5 For TP, as front runners in sustainability, this course forms part of its mission to uplift the RAC industry, especially in relation to sustainability and climate change mitigation. “In TP’s School of Engineering, our vision is for our students to embrace sustainability and contribute towards the betterment of our community, with the knowledge and skills gained. This course is an excellent example of how, equipped with the right training, chiller technicians can help elevate the RAC industry, in relation to sustainability and climate change mitigation”, said Mr Wong Kia Ngee, Senior Director/School of Engineering & Special Projects, Temasek Polytechnic.
About the Course
6 Targeted at chiller technicians, this two-day certification course in Chiller Refrigerant Handling covers both theory and practical hands-on lessons on refrigerant handling during the installation, maintenance and decommissioning of water-cooled chillers, with a focus on minimising refrigerant leakage so as to reduce greenhouse gas emissions. The course was put together in consultation with industry stakeholders such as VEMAC Services Pte Ltd (part of A-Gas), who has been supportive of this initiative.
7 The course will be conducted jointly by TP lecturers and industry experts who are experienced in refrigerant handling. It will be conducted in TP’s new Integrative Built Environment Centre (IBEC), which is equipped with state-of-the-art, smart building technology. Specifically, IBEC houses a ‘live’ chiller system that cools the Centre and doubles as key training equipment. Chiller technicians must meet at least 75 per cent attendance and pass an assessment test in order to be certified.
8 The first run of the course starts on 14 September 2021. Subsequently, courses will be run twice per month, subject to take-up rates. Each run of the course will be limited to 15 technicians. Technicians with at least three years of work experience in the RAC servicing industry can apply for the course. The course fee is $700 (before GST) and grants are available to subsidise up to 90 per cent of the course fees for Singaporeans and Permanent Residents.

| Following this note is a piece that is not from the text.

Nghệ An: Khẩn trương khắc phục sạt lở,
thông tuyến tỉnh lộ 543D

Participants can also use their SkillsFuture Credit for the course.
9 Further information on the course can be obtained at: https://www.tp.edu.sg/schools-and-courses/adult-learners/all-courses/skillsfuture-series/refrigerant-handling-for-chiller.html and register for the course via https://cet.tp.edu.sg/registration.

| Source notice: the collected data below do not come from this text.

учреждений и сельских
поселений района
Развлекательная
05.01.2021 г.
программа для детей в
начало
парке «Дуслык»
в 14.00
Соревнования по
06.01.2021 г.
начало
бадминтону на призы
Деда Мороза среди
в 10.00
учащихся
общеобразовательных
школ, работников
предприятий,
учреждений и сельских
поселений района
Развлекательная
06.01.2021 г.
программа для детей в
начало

10 There are approximately 350 companies servicing chillers and 900 chiller technicians in Singapore. Companies that carry out chiller servicing work are encouraged to send their technicians for the course early to ensure that they meet the requirements set out by the Environmental Protection and Management (Amendment) Bill by October 2022.
 Global warming potential (GWP) is a measure of the warming effect of a gas relative to the warming effect of an equivalent mass of carbon dioxide (CO2), usually over a 100-year time horizon.